(Exercises to complete)
[A] According to the handout on estimators below, why will you typically have to estimate the mean, variance, and skewness of an estimator's distribution in practice?
[B] In the handout on estimators below, what question does the efficiency property ask about an estimator?

Code
library(ggplot2)
library(latex2exp)Estimators and their Properties
1 Overview
In this handout we will investigate the desirable properties of an estimator. Further reading can be found in:
2 An estimator
An estimator is a rule that tells you how to get your estimate given the observed data. As it is a that it is a function of random variables, an estimator is a random variable itself.
Without further information, we do not know anything about the distribution of this random variable and, in practice, will typically have to estimate the parameters of this distribution: mean, variance, skewness.
The assumed model (or data generating process) may pin down certain parameters or distributions. For example, under assumpions CLRM 5 & 6 the ordinary least squares estimator for \(\beta\) will be normally distributed.
3 Properties of estimators
When evaluating an estimator you want to consider:
bias: does the estimator yield estimates that ‘hit the right target’ on average?
efficiency: do the estimates generated by the estimator have a limited dispersion/variance?

(Information shown)
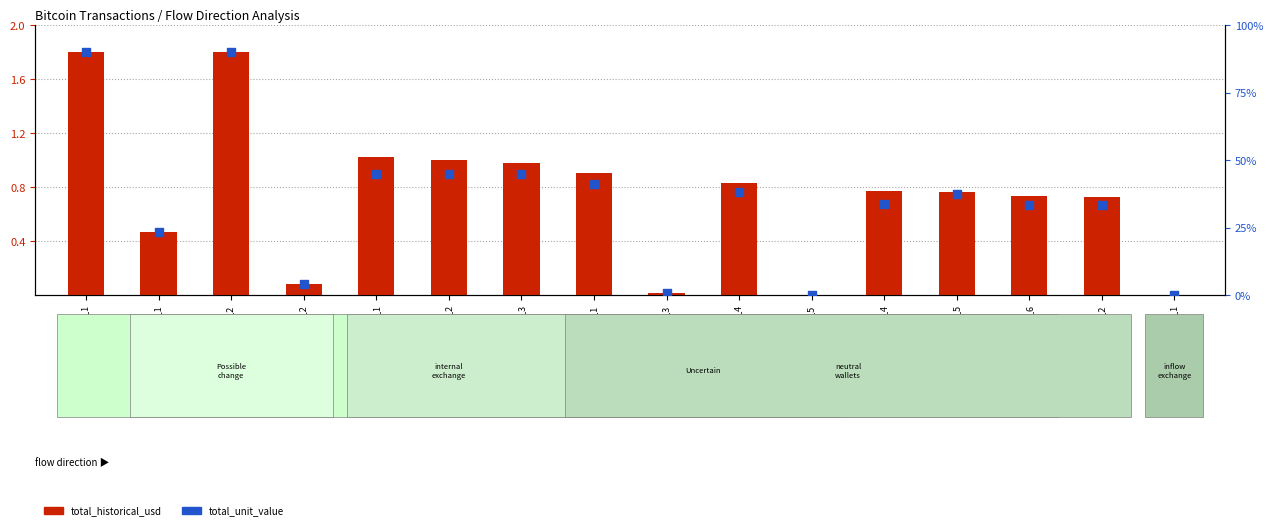

Is the value of total_historical_usd at inflow_exchange_1 greater than the value of total_unit_value at Possible_change_1?

No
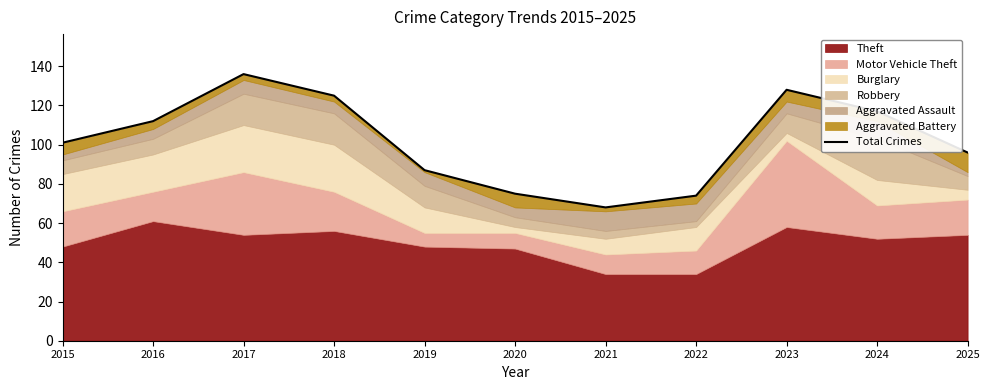

Which has a higher value, 2017 or 2015?

2017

(Solution set)
[A] Without further information, nothing is known about the distribution of an estimator, which is itself a random variable. So in practice its parameters, such as the mean, variance, and skewness, typically have to be estimated.

[B] Efficiency asks whether the estimates the estimator generates have a limited dispersion, or variance.